§ **WHAT IS NEEDED**
Please reproduce all of the listing below exactly and drop its images.

---------- RECORDED DATA ----------

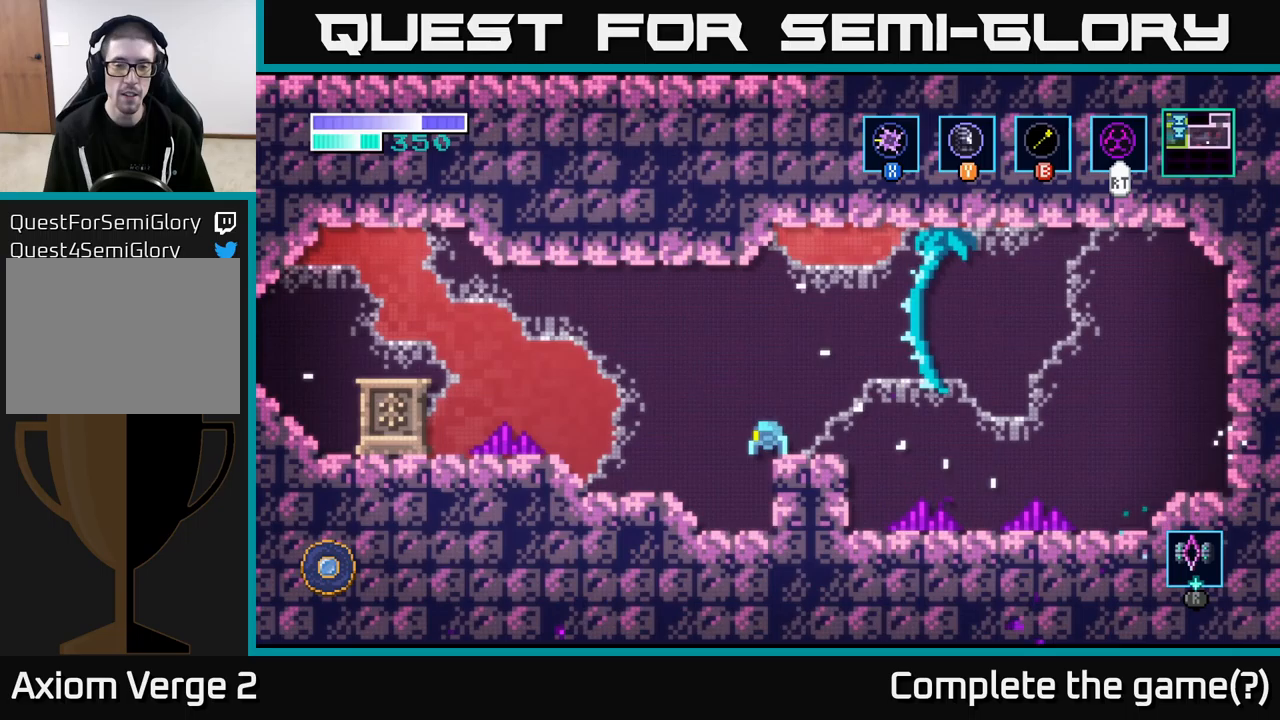
{"buttons": ["A", "X"], "left_stick": "up-right", "right_stick": "center", "events": [[283, "left_stick", "right"], [367, "A", "down"], [367, "left_stick", "up-right"], [450, "X", "down"]]}
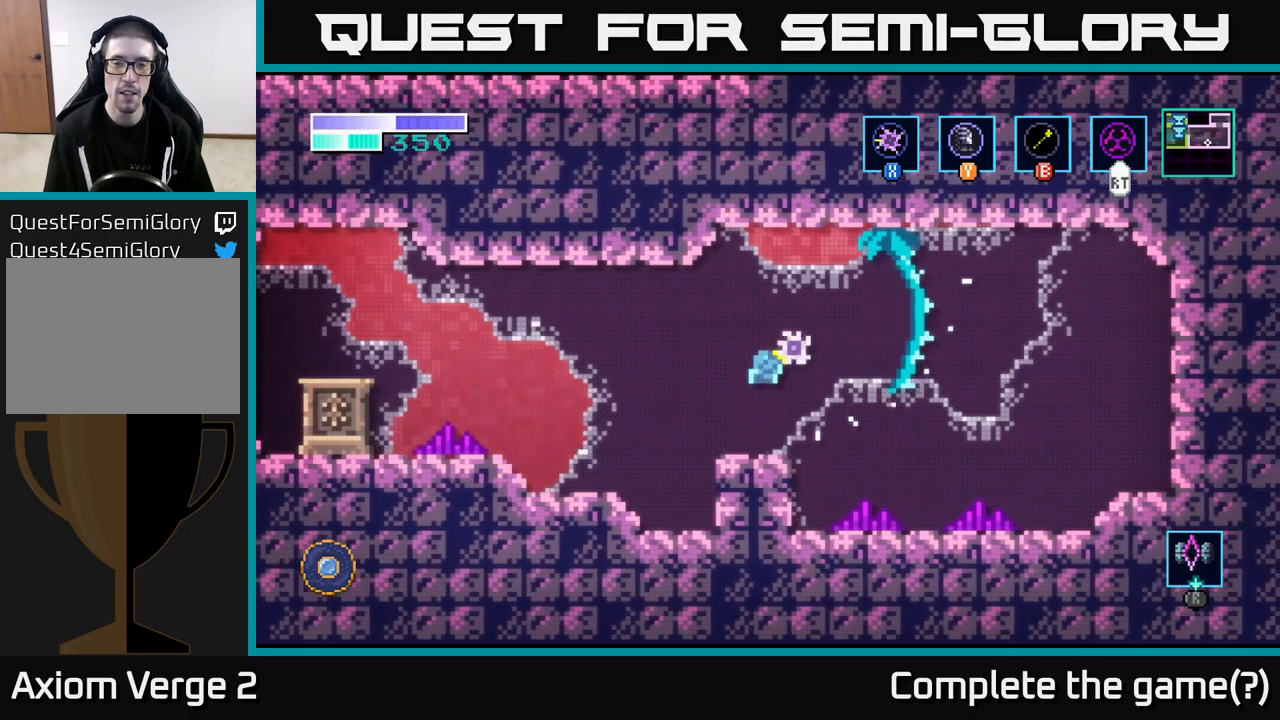
{"buttons": ["X"], "left_stick": "up-right", "right_stick": "center", "events": [[83, "X", "up"], [200, "X", "down"], [317, "X", "up"], [417, "X", "down"], [433, "A", "up"]]}
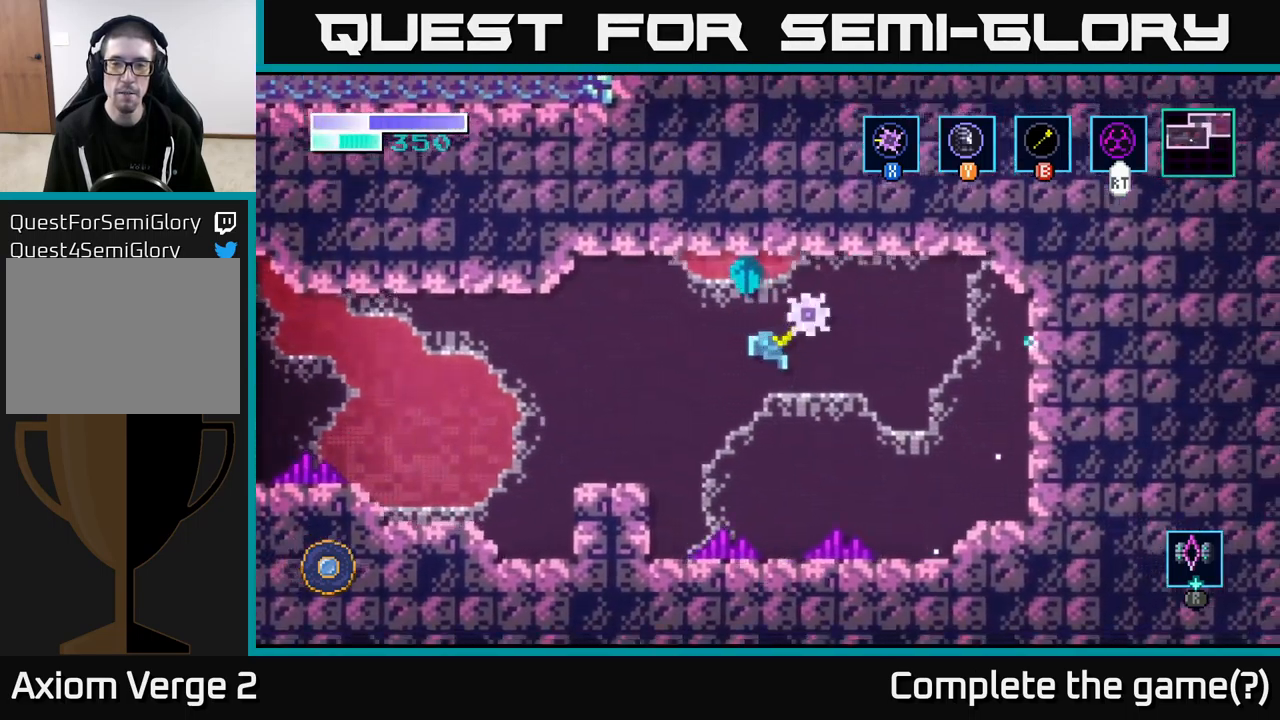
{"buttons": ["A"], "left_stick": "up", "right_stick": "center", "events": [[33, "X", "up"], [33, "left_stick", "up"], [300, "left_stick", "up-left"], [500, "A", "down"], [500, "left_stick", "up"]]}
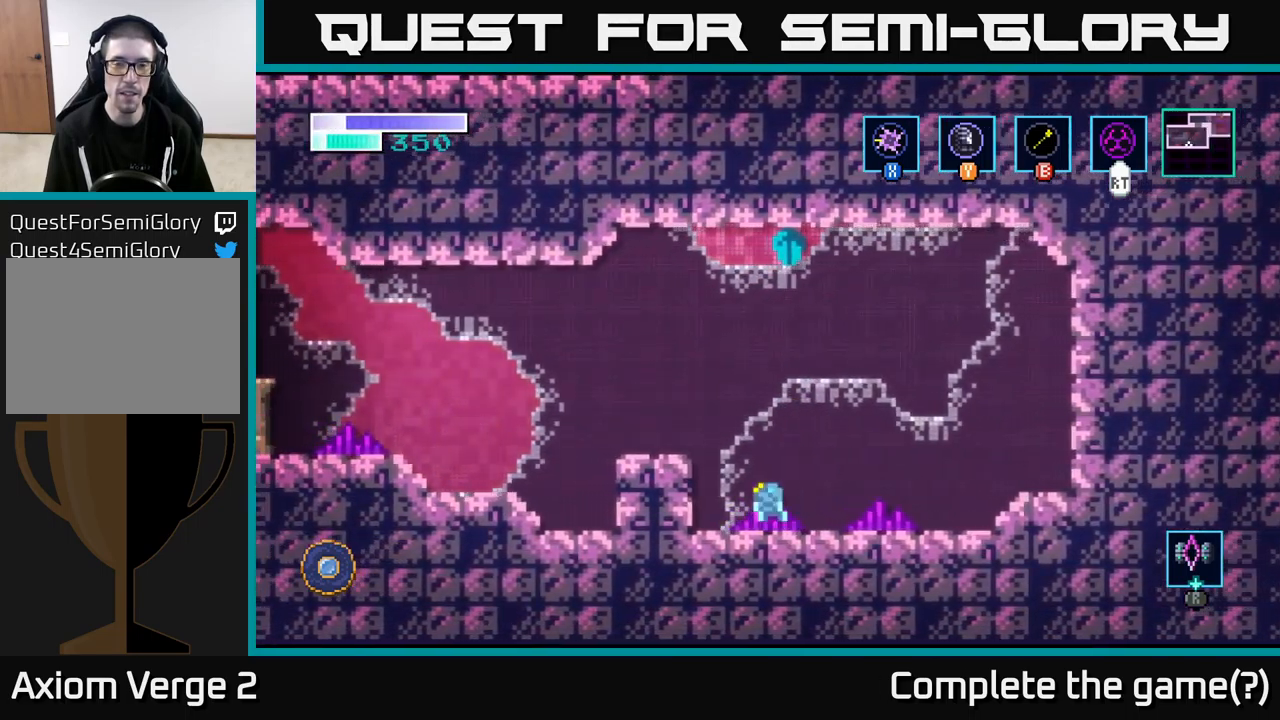
{"buttons": ["A"], "left_stick": "up", "right_stick": "center", "events": [[267, "X", "down"], [433, "X", "up"]]}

----------

§ **TASK OUTPUT**
{"buttons": ["A", "X"], "left_stick": "up-right", "right_stick": "center", "events": [[283, "left_stick", "right"], [367, "A", "down"], [367, "left_stick", "up-right"], [450, "X", "down"]]}
{"buttons": ["X"], "left_stick": "up-right", "right_stick": "center", "events": [[83, "X", "up"], [200, "X", "down"], [317, "X", "up"], [417, "X", "down"], [433, "A", "up"]]}
{"buttons": ["A"], "left_stick": "up", "right_stick": "center", "events": [[33, "X", "up"], [33, "left_stick", "up"], [300, "left_stick", "up-left"], [500, "A", "down"], [500, "left_stick", "up"]]}
{"buttons": ["A"], "left_stick": "up", "right_stick": "center", "events": [[267, "X", "down"], [433, "X", "up"]]}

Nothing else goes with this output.